Un relato coneji-erótico

Por La Churro desde Chile 

En varias entradas les he nombrado a mi más intenso amor, Mi Conejo, así que creo ya es hora de presentarlo oficialmente. Pienso en cómo describir nuestra historia pero, ese maldito corazón comienza a palpitar y la historia... se me confunde. Por lo mismo, mejor se lo presento a través de un relato que escribí hace un tiempo, donde no hay hechos, sino puras sensaciones.


“Me quiero morir, mátame, mátame ahora”. Quería morir en ese justo instante, que mi vida acabara en ese preciso orgasmo. Cada vez que él me hacía el amor yo deseaba morir, necesitaba que esa fuera mi última sensación de vida, no había nada más perfecto.

En aquella habitación oscura el humo de su cigarrillo formaba una niebla espesa y solo la luz del televisor encendido iluminaba su torso denudo.  Recordar esa imagen me llena de placer: su cuerpo delgado y anguloso, sus brazos largos, su cabellera revuelta y el olor a ron, tabaco y sexo contenido. 

Alguna vez pensé que el sexo podía ser perfecto solo cuando amas a aquel con quien compartes tu cama, pero él me inundó de lujuria y perfección incluso antes de comenzar a quererlo y mucho más, cuando llegué a amarlo. 

Eran sus besos suaves y eternos con esos labios que parecían delgados e insípidos pero, se hacían suculentos al tocar los míos en esas horas besándonos, succionaba siempre mi labio inferior como un bebé que instintivamente busca ser alimentado. Sus manos recorrían mi cintura, mi espalda, mi pecho, sin nunca llegar a tocar mis senos. Nunca se apresuró. Una calma infinita que me hacía desearlo aún más, pero que dosificaba mi placer para apreciar cada uno de sus estímulos con todos mis sentidos.

Posaba sus labios dóciles e inmóviles sobre mis pezones, la calidez de su respiración en mi piel, sus manos largas y delgadas me penetraban con la precisión de un bajista, con el encanto de un cocinero, con la intensidad de un amante de las tablas, la mixtura perfecta de las artes que él conjuga. Era extraño como no sentía sus dedos dentro de mí, pero mi cuerpo completo se estremecía al igual que mi alma. Sin prisa su mano izquierda dentro de mí.

Su lengua precisa recorría mi piel y parecía ser la antesala al mayor placer, yo deseaba más, lo quería todo en ese justo instante y él, con su cabal lentitud, abría mis piernas, observaba, besaba mi ingle, mis muslos, mi pubis, acariciaba sutilmente los labios de mi vagina… yo quería más. Su sabia tardanza.
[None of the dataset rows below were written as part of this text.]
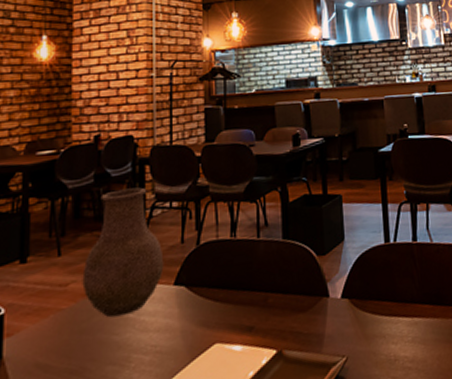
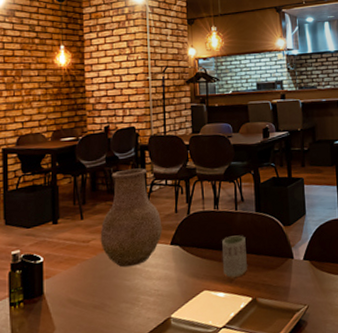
cup: none [240,269,271,325] -> present [222,235,247,278]

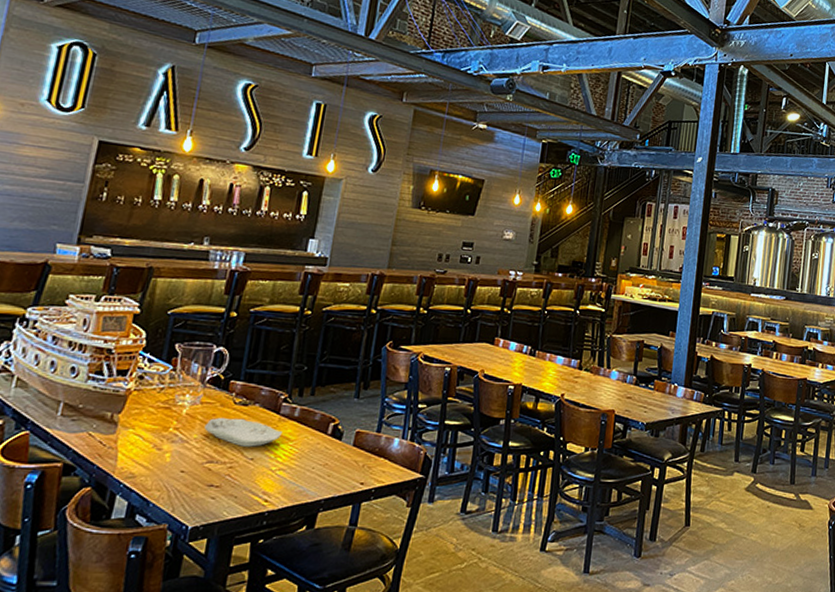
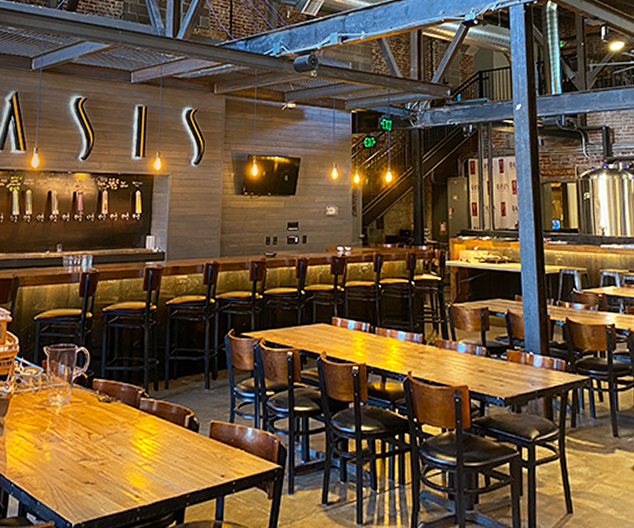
food tray: present [204,417,283,447] -> none [76,415,144,443]

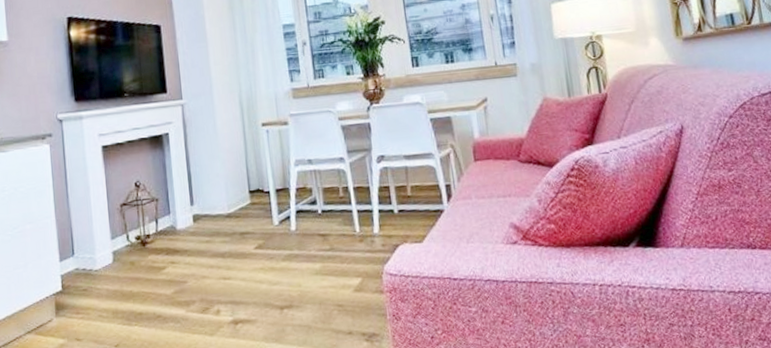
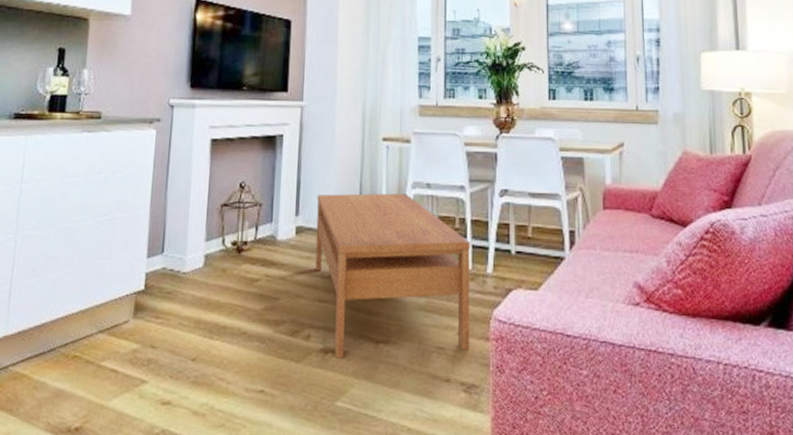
coffee table: none [208,171,366,327] -> present [315,193,470,359]

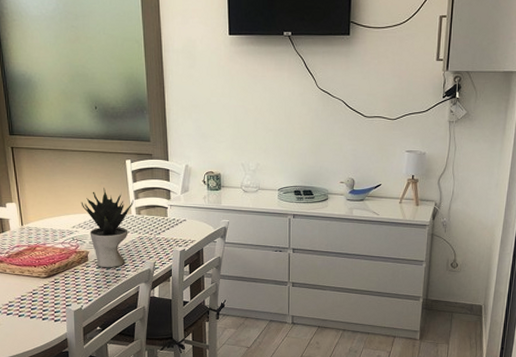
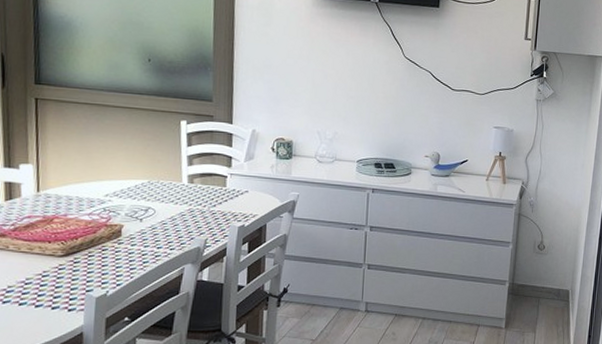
potted plant: present [81,188,134,268] -> none [119,151,186,245]

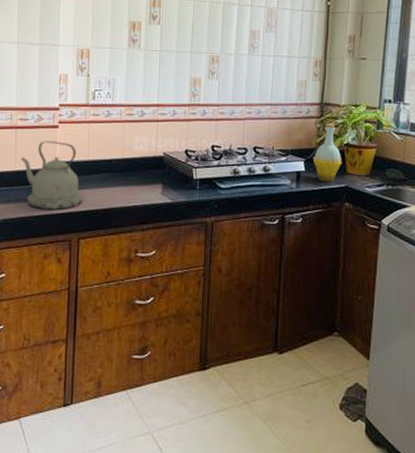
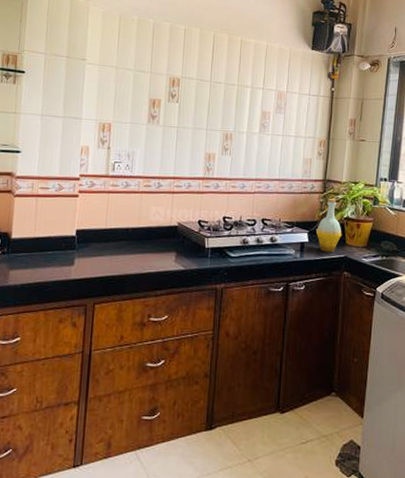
kettle: present [21,141,83,210] -> none [41,209,99,276]

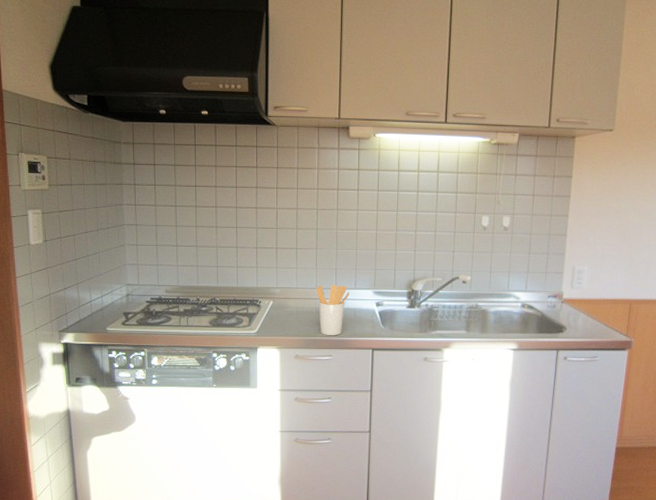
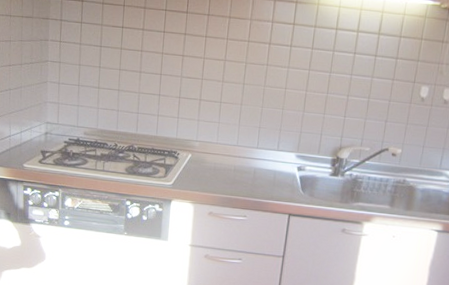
utensil holder: present [316,285,349,336] -> none [236,143,271,197]

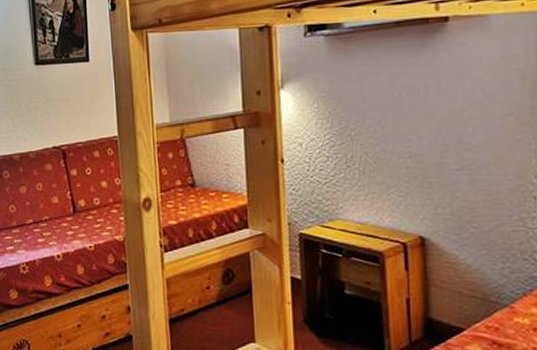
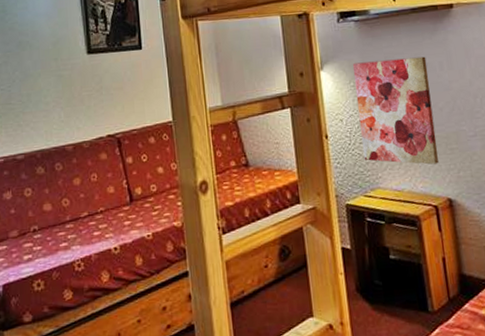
wall art: none [318,77,413,198] -> present [352,56,439,165]

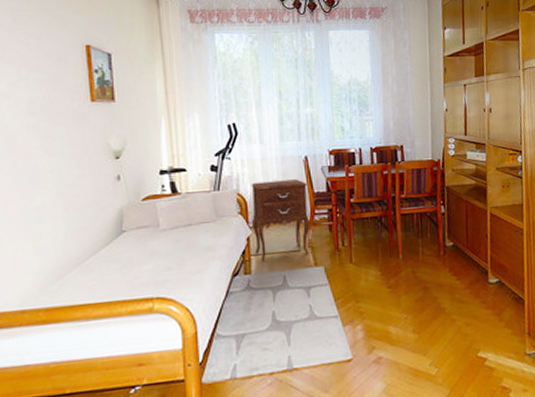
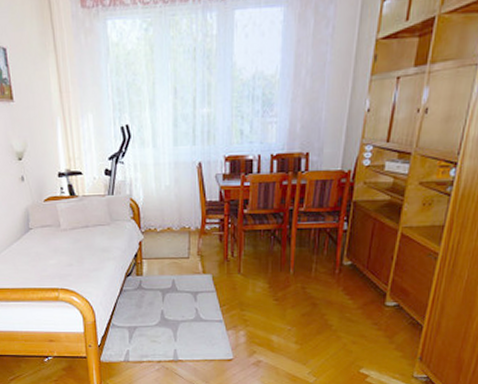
nightstand: present [251,179,310,263] -> none [143,186,200,266]

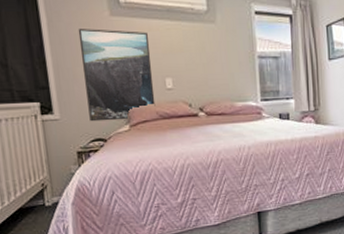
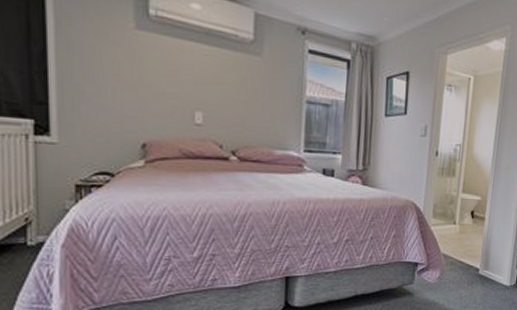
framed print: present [78,29,156,122] -> none [93,38,180,154]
Tan solo rozaba  mi clítoris y volvía al exterior, como una mariposa suave, etérea y fugaz, no se quedaba por mucho, vuela, revolotea, juega con su lengua de mariposa entre mis piernas abiertas.

A simple vista su desnudez no parecía encajar conmigo, éramos piezas erróneas en un puzle, no lo parecía, pero éramos perfectos. Todo en él largo y delgado; su pene largo y delgado con la rugosidad de sus lunares penetraba perfectamente en mí. Esa perfecta parsimonia; lento, calmado, suave pero firme y fuerte. 

Sus caderas afiliadas se clavaban en las mías, nunca dejé de sentir la su respiración y la yema de su dedo anular posada en mi pezón parecía que no se tocaban pero nunca de apartaron. Su pubis ajaba el mío una y otra vez y su pene perfectamente acoplado a mí, esa perfecta parsimonia; lento, calmado, suave pero firme y fuerte. Esa parsimonia que comienza en ese solo beso eterno, que dosifica mi placer y lo contiene y esa perfección que me hace gemir, ya no puedo más, ese placer perfecto e infinito que me hace querer morir “Mátame. Quiero morirme así, contigo dentro”.